Im Zeitalter der Datenökonomie muss sich ein modernisiertes Wettbewerbsrecht aber durchaus mit der Frage beschäftigen, wie es erreicht werden kann, dass alle Unternehmen grundsätzlich in vergleichbarer Weise Zugang zu hinreichenden Größen an Datenmengen gelangen, um auf neuen, datengestützten Märkten mitagieren zu können und so auch etwa neue Geschäftsmodelle entwickeln zu können. Moderne Wettbewerbspolitik ist mithin immer auch Datenpolitik mit Blick auf die Informationsmacht von Marktteilnehmern. (...)

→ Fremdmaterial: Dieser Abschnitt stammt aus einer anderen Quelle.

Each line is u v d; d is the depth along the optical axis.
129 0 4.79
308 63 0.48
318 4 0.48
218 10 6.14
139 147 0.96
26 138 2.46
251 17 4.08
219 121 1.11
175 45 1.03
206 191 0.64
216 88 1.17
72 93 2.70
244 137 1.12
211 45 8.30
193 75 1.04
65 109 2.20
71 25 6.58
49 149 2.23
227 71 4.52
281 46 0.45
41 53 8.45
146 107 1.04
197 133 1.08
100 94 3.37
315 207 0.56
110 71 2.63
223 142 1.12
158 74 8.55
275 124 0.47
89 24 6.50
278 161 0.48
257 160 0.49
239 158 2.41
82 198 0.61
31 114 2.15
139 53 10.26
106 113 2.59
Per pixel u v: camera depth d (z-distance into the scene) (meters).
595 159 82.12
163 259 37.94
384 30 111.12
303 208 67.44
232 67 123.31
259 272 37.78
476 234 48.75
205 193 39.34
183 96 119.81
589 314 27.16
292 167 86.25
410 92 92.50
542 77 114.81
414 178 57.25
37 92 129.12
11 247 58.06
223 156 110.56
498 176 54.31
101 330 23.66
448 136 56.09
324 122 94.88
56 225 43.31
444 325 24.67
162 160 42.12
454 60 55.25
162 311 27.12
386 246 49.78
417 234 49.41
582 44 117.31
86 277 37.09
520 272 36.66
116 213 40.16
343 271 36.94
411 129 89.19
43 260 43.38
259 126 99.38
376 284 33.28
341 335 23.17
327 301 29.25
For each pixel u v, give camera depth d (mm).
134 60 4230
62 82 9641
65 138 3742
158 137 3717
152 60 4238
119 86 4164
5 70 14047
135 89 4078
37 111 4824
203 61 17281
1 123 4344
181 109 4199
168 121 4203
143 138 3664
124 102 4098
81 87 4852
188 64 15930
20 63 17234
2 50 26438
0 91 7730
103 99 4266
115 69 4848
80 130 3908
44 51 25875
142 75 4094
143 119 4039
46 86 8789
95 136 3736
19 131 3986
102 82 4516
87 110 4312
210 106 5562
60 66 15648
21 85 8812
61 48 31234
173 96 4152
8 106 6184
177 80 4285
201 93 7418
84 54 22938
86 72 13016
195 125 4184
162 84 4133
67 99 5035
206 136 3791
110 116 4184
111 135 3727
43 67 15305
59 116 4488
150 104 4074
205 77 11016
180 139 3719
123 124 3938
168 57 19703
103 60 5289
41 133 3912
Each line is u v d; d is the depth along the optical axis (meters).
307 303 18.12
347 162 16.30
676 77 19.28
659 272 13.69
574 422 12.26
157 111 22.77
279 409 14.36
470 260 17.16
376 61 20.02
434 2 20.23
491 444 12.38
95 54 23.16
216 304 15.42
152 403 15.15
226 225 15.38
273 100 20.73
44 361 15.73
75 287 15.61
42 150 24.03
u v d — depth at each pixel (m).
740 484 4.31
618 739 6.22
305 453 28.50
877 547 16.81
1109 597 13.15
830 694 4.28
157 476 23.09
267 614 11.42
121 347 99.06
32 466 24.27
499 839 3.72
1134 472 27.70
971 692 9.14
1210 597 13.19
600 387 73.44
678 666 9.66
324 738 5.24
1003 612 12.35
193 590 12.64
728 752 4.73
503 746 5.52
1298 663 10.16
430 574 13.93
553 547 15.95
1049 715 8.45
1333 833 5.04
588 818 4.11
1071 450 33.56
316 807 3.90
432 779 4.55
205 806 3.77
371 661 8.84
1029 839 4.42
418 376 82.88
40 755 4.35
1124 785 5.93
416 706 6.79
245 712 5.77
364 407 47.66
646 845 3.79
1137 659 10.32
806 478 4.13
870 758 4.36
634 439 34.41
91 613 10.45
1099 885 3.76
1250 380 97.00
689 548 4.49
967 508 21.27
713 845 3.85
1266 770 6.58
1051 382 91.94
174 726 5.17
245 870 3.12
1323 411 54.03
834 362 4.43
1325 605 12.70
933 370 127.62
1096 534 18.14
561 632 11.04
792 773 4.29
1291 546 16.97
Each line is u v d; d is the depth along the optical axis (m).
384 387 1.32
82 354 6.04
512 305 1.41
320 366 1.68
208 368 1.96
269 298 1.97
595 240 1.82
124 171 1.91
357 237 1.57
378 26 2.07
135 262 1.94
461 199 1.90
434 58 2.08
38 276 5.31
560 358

DIE FAMILIENUNTERNEHMER unterstützen Reformansätze z. B. im Zuge einer 10. GWB-Novellierung in die Richtung, machtmissbräuchliche Geschäftspolitiken solcher großer Daten-Unternehmen zu konterkarieren. Es geht hier darum, Marktzugangsbeschränkungen und laufende Marktverzerrungen für Mitbewerber zu vermeiden oder aufzuheben, die sich daraus ergeben können, dass der Zugang zu Daten als Marktgrundlage nicht offen ist, sei es durch Geschäftsmodelle oder auch einfach durch einen auf der Zeitachse erlangten Vorsprung. (...)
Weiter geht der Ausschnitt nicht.